>>>>

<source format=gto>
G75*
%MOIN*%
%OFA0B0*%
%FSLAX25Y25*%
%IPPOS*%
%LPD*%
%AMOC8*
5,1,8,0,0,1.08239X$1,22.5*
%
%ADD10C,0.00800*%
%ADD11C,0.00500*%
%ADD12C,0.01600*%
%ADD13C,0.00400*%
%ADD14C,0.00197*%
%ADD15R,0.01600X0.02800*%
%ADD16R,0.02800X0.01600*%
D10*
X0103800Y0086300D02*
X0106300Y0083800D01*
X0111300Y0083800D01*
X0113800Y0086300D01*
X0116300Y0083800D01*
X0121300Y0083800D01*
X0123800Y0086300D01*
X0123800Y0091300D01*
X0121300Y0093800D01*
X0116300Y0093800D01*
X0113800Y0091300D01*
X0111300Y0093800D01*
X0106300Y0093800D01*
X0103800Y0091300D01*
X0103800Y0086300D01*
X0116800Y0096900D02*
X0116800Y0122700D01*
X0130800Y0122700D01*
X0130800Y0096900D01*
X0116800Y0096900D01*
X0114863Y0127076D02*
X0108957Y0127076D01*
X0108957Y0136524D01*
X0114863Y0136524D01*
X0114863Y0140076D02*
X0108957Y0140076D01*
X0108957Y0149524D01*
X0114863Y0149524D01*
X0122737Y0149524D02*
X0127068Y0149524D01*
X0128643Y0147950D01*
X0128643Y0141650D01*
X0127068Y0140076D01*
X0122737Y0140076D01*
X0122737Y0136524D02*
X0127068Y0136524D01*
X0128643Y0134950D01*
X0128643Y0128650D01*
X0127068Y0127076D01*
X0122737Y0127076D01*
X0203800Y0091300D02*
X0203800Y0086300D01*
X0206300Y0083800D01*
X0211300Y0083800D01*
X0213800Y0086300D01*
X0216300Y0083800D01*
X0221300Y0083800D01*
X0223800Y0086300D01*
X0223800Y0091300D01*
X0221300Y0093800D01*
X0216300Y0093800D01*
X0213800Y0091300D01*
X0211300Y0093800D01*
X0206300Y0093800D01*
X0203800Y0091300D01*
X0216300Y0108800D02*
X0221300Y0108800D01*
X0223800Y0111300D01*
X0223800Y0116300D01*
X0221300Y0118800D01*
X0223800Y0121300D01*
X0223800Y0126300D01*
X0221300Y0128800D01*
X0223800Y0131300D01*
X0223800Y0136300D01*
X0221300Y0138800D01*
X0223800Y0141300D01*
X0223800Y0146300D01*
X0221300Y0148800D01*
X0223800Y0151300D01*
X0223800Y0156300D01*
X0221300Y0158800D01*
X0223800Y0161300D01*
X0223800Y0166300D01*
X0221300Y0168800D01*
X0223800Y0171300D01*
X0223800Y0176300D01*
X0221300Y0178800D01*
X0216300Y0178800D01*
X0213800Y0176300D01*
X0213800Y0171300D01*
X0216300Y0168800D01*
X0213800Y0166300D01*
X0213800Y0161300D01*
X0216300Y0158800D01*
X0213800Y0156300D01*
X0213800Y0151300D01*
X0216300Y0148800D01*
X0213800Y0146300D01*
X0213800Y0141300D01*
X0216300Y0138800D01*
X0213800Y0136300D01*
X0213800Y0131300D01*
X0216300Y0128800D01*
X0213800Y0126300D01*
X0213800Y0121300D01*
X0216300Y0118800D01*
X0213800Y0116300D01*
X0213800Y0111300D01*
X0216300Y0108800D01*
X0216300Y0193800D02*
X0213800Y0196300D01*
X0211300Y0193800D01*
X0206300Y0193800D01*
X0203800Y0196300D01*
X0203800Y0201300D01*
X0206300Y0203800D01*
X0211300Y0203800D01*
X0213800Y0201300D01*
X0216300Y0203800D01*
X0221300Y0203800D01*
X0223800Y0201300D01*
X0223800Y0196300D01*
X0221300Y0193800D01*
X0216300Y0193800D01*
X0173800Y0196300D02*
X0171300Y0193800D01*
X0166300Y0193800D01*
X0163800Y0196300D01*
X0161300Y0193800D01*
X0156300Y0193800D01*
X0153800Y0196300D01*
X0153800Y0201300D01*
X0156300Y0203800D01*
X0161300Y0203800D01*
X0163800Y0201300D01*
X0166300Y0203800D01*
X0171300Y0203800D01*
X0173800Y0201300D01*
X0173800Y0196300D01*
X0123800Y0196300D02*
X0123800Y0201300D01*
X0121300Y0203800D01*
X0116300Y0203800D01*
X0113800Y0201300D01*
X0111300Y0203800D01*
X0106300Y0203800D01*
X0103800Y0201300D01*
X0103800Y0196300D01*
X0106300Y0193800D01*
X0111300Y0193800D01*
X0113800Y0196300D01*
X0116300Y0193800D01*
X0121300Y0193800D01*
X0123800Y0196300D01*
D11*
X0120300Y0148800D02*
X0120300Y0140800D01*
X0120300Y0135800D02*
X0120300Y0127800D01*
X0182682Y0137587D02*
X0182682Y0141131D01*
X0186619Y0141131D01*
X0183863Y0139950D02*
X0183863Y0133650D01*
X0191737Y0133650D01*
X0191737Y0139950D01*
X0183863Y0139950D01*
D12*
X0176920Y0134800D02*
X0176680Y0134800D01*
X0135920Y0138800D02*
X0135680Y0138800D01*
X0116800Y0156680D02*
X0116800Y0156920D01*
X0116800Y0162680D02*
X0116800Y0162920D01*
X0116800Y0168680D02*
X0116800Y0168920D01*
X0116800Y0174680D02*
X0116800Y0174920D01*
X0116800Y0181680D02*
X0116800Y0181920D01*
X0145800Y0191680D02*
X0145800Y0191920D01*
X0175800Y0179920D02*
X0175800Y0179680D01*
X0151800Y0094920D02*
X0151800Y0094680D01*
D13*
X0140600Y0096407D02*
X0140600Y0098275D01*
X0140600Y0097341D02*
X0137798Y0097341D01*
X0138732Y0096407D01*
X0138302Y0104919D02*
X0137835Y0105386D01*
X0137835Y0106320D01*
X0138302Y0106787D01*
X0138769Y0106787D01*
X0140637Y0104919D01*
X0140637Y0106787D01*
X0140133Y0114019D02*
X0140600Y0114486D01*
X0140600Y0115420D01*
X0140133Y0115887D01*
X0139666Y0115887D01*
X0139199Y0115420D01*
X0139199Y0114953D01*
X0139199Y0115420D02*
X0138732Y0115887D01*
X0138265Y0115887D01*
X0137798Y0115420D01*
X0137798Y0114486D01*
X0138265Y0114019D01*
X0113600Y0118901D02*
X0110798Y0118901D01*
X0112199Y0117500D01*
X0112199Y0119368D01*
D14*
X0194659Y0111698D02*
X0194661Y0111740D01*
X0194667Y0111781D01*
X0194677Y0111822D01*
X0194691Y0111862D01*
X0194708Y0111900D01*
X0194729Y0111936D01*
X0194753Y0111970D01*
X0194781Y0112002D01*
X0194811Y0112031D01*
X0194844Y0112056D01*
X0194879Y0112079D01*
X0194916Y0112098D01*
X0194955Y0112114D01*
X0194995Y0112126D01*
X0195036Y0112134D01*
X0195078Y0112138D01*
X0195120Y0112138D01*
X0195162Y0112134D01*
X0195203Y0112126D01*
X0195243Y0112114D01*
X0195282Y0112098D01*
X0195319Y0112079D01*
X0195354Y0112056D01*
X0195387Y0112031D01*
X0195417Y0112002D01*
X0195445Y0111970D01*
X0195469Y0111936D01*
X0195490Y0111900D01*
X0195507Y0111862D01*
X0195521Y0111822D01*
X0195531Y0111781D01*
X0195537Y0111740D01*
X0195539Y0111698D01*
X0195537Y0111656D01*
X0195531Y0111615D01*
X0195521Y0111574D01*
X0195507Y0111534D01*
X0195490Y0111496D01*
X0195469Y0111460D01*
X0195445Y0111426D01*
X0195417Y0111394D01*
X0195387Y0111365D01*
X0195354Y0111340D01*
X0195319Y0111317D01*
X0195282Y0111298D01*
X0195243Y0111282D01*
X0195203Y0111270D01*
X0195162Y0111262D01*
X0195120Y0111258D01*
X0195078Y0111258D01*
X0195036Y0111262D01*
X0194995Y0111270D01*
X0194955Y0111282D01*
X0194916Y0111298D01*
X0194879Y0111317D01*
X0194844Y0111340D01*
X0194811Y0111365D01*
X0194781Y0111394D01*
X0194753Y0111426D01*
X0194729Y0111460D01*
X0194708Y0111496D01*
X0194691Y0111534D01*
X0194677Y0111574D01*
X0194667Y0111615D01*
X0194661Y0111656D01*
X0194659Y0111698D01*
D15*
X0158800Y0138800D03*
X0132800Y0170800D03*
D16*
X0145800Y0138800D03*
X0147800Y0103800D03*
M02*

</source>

<<<<
>>>>

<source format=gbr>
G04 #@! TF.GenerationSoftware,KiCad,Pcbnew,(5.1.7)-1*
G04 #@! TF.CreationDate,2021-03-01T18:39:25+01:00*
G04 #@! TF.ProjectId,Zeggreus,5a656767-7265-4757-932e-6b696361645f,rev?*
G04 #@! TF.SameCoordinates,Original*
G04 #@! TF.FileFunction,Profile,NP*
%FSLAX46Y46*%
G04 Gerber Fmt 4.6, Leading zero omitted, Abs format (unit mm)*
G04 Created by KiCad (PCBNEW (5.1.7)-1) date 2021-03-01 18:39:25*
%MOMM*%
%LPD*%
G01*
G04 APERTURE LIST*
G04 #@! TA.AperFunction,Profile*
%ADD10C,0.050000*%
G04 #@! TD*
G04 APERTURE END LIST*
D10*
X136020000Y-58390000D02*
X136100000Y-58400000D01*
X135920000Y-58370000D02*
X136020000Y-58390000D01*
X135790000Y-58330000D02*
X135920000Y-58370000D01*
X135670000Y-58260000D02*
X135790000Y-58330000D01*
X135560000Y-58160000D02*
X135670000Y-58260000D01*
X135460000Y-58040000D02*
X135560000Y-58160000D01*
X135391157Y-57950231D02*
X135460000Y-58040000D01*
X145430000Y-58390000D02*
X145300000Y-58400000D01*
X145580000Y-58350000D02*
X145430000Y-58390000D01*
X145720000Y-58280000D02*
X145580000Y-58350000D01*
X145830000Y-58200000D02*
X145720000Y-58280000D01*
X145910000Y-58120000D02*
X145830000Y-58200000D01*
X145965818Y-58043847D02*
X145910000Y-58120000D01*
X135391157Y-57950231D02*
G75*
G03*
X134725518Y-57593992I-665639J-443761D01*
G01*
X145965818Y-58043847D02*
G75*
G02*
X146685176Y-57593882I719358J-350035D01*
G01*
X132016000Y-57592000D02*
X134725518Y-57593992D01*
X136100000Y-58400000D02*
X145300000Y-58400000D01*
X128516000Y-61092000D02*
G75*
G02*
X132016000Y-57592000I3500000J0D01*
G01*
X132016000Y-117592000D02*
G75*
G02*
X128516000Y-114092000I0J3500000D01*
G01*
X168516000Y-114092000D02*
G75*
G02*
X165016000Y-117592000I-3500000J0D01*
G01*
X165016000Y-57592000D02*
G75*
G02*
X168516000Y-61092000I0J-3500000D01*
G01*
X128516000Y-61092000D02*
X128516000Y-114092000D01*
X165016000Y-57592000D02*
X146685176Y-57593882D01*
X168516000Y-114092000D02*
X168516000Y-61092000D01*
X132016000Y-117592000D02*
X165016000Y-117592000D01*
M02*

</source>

<<<<
>>>>

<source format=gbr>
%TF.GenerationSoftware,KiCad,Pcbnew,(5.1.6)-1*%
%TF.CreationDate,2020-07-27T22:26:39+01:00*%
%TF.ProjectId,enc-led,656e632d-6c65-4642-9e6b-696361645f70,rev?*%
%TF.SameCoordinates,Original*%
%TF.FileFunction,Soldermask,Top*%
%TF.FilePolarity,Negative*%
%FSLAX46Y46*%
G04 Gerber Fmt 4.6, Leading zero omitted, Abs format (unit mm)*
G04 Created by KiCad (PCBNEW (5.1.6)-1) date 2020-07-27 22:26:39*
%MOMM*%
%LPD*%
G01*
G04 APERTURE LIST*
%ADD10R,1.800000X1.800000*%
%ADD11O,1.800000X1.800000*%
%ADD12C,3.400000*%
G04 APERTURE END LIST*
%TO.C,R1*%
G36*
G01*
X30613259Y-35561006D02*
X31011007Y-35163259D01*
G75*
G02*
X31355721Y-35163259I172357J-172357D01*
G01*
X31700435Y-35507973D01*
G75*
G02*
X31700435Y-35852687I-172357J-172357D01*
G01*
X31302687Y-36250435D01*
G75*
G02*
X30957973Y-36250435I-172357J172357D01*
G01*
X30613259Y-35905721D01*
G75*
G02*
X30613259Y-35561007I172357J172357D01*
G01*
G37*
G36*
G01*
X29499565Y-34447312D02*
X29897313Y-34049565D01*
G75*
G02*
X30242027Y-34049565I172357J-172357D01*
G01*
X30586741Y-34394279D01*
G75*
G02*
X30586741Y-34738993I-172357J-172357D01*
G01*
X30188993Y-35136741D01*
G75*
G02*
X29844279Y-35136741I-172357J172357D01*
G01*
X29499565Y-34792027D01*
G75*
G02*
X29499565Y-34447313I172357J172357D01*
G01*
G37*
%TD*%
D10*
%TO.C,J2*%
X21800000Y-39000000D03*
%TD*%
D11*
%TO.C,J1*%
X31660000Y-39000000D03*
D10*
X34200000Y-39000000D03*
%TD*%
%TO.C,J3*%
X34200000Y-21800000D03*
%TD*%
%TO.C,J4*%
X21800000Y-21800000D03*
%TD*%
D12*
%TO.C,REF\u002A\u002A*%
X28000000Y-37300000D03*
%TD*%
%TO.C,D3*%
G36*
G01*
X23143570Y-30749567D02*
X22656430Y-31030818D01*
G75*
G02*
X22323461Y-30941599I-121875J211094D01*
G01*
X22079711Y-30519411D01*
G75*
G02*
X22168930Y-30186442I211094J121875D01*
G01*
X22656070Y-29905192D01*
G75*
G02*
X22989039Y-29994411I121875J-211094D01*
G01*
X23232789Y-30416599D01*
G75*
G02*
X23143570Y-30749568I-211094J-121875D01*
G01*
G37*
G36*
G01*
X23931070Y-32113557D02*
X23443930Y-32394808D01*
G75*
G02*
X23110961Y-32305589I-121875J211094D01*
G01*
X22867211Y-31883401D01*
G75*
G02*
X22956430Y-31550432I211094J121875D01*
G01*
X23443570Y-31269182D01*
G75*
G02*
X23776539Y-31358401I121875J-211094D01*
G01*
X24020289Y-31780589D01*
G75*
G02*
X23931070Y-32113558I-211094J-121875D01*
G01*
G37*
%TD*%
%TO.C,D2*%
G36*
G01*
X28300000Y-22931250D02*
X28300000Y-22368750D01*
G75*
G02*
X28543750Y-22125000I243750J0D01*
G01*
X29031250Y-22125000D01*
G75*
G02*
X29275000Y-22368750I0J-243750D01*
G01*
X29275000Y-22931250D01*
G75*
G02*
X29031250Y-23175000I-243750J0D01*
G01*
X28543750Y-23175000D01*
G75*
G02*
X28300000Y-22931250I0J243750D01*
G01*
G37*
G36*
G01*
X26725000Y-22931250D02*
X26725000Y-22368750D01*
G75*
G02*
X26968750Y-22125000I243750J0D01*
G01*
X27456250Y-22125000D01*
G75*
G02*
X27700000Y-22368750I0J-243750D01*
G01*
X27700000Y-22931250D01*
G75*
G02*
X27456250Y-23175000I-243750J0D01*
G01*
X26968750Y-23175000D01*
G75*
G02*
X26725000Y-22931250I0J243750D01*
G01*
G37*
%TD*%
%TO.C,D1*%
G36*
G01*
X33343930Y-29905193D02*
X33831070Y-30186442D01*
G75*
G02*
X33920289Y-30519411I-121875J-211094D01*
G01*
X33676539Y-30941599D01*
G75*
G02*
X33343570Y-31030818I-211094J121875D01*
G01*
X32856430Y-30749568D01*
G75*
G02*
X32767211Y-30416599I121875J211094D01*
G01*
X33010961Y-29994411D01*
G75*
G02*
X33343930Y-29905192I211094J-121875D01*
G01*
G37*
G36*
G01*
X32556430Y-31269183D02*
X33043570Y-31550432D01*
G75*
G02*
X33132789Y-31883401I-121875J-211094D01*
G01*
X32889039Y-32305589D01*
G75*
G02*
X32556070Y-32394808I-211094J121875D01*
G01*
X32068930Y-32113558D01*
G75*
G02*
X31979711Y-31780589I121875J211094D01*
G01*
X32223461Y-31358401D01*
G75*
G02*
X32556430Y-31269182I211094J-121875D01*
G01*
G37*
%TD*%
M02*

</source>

<<<<

Using the data above, transcribe the lines that run from the line with "X0116300Y0083800D01*" to the line with "X0108957Y0136524D01*", both ends kept, and output nothing else.

[Output of the task]
X0116300Y0083800D01*
X0121300Y0083800D01*
X0123800Y0086300D01*
X0123800Y0091300D01*
X0121300Y0093800D01*
X0116300Y0093800D01*
X0113800Y0091300D01*
X0111300Y0093800D01*
X0106300Y0093800D01*
X0103800Y0091300D01*
X0103800Y0086300D01*
X0116800Y0096900D02*
X0116800Y0122700D01*
X0130800Y0122700D01*
X0130800Y0096900D01*
X0116800Y0096900D01*
X0114863Y0127076D02*
X0108957Y0127076D01*
X0108957Y0136524D01*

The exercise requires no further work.